::: DOCUMENT TEXT :::

But then I'll be behind in JS, by like 3 frameworks.
Take your favorite complex query. Write code to accomplish the same thing with raw data in whatever format you consider convenient.

You will be AMAZED at how compact SQL actually is by comparison!

Indeed.

An often overlooked point is that good SQL optimizers generate different versions of queries depending on the current state of the database and the actual parameters to the query. That is, the optimal query plan for finding the sales to "school teachers" is probably different than for "astronauts" and the optimal query plan for reporting on "todays orders" is probably different at the start of the day than late in the afternoon. SQL query planners try to do the right thing with this sort of data variability and generally (but not always!) do a good job. It would take an immense amount of work and insight into the data and all the potential use cases to approach this with custom coded queries.

Before there were relational databases these sorts of access path, query strategy decisions had to be made by developers and were reflected in the schema and physical design of the database. This was inflexible and very labor intensive and it made many kinds of applications and or even routine changes uneconomical.

:::

TASK LIST »
a. In the SQL discussion, who had to make access path and query strategy decisions before relational databases existed?
b. Proceed with the SQL discussion, starting right after its final sentence.
Nothing in the listing is needed for the work.

::: SUPPLIED ENTRIES :::

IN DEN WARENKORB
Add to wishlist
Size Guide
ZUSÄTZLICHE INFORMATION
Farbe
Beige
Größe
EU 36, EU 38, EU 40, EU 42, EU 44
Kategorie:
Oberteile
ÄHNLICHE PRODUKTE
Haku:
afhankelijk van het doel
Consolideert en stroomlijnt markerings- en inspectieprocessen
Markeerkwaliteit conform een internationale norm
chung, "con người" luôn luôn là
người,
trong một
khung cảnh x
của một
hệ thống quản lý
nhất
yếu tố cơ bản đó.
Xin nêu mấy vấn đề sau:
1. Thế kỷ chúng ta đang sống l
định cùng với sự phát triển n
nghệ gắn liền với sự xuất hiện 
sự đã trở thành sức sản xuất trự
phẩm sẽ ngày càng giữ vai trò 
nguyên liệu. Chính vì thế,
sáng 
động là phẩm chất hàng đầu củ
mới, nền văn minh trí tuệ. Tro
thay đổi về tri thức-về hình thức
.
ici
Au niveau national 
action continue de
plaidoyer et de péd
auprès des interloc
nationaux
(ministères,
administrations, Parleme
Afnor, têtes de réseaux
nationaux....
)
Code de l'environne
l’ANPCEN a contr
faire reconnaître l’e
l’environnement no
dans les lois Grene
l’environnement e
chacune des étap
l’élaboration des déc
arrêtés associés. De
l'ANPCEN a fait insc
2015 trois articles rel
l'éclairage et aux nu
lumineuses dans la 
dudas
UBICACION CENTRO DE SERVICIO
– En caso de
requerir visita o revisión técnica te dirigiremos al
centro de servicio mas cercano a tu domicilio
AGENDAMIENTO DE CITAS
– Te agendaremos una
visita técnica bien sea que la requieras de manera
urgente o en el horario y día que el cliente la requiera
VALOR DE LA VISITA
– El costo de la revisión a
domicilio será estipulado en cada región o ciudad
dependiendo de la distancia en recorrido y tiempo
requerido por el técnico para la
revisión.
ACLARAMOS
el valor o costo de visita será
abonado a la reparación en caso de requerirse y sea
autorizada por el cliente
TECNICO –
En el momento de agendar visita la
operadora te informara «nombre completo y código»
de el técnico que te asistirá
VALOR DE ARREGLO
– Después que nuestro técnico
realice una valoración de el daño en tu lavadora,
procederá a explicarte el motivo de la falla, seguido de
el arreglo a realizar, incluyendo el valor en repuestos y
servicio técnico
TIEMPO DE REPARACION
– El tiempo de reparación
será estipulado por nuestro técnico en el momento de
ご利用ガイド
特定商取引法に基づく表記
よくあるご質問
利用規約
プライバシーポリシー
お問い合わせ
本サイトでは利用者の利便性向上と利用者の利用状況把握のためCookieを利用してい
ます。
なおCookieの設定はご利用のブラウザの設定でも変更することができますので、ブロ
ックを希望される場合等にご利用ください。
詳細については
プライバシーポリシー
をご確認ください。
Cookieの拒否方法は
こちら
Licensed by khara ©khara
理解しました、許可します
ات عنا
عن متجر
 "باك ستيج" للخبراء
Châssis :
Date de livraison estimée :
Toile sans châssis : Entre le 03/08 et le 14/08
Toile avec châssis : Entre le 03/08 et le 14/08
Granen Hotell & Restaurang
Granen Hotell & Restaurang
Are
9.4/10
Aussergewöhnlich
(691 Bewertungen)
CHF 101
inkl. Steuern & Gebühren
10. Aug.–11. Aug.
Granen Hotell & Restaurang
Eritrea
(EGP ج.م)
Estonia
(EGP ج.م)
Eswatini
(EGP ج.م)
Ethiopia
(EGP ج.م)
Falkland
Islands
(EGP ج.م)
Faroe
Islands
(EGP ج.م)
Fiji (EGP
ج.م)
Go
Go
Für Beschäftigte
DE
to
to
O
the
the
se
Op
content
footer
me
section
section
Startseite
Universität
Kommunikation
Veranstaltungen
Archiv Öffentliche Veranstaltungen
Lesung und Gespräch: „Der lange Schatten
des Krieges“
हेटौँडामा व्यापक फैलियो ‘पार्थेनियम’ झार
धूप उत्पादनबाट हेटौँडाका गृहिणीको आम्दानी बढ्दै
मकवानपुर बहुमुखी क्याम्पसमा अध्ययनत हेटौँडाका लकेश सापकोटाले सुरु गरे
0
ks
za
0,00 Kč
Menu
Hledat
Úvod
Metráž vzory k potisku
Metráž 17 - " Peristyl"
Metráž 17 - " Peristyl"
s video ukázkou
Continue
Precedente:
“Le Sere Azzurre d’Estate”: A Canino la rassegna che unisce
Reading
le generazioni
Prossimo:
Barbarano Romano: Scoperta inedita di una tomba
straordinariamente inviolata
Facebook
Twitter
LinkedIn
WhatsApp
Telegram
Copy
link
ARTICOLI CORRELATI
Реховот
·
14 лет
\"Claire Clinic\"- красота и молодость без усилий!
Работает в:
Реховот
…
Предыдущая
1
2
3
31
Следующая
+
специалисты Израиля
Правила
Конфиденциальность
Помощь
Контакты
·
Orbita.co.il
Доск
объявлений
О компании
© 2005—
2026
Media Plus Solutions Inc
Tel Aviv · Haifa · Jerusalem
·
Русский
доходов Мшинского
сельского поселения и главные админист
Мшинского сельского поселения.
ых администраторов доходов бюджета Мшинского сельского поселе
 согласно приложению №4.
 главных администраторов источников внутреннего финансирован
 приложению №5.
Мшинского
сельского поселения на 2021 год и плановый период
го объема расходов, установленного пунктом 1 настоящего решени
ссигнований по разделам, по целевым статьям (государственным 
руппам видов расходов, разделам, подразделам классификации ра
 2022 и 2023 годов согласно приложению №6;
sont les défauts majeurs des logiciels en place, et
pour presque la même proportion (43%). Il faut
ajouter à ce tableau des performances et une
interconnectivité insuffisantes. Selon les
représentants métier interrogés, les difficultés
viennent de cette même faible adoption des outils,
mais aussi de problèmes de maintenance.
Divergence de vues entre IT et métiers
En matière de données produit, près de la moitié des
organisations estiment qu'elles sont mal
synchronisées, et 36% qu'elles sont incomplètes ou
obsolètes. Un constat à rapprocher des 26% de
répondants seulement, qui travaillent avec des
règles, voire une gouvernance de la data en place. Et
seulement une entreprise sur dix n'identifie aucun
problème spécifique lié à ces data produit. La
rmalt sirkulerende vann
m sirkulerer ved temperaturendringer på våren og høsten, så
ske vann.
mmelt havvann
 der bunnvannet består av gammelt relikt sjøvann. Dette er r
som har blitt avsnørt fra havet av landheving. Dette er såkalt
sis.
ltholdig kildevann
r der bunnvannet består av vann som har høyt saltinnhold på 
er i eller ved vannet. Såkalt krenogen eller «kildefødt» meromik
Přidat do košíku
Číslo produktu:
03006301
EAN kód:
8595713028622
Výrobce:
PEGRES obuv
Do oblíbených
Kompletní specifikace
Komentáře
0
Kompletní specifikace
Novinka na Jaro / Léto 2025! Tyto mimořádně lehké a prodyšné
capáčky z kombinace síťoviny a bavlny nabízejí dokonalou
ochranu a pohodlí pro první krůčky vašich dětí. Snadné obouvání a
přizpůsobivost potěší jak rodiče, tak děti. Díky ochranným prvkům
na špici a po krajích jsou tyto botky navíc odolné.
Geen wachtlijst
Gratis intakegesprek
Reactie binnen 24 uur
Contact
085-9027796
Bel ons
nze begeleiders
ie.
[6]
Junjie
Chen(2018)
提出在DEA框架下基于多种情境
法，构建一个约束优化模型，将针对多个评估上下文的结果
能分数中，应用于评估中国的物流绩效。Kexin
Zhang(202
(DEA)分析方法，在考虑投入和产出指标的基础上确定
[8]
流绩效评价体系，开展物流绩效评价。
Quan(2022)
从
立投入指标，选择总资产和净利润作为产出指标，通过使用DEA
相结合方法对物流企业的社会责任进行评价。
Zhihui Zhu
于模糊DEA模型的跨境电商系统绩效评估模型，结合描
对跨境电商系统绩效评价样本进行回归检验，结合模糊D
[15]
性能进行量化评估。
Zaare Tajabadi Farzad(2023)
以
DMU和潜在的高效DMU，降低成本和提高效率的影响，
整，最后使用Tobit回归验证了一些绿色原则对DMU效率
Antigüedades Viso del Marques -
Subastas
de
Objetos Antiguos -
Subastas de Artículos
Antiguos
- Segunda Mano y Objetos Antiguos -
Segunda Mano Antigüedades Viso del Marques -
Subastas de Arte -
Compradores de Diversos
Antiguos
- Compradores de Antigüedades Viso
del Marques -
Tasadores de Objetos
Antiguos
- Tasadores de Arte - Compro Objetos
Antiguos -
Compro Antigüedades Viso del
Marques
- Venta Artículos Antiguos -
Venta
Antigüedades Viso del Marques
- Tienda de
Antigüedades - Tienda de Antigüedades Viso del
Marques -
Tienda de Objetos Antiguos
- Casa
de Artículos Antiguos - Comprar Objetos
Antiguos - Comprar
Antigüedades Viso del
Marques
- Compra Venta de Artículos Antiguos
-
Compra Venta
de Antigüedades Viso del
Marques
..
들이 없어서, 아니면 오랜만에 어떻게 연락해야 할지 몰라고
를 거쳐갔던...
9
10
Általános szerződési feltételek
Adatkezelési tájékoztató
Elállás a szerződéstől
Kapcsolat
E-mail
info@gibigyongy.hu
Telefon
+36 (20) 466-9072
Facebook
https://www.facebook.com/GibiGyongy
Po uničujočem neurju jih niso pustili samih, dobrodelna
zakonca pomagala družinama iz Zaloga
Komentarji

:::

ANSWERS GIVEN »
a. Developers made those decisions.

b.
Oh trust me, I don't overlook that point. I've spent too much time cajoling optimizers into the query plan that I know will work when they think they know better. And I know from painful experience how much more work it is to cajole developers in the same way.

That said, there is little point discussing this subject people who clearly have no experience about how to do what a little bit of SQL does. If you're convinced that manipulating data is easy, you're not going to appreciate that manipulating data efficiently is even more tricky.

The comparison of the code in the article is a little unfair, though. You have to prepare a statement, bind some values to it, and then convert engine-specific data in a loop into your language's representation. Of course DB-modules help with that, but the boilerplate complexity remains.
The boilerplate is manageable. And with the right DB-modules, it practically disappears.

That said, do try to rewrite a moderately complex query without SQL. Pick one with multiple joins, several where conditions, and a group by. You will generally wind up with a fragile program that is many times as big as the equivalent SQL, and is a lot harder to read and maintain.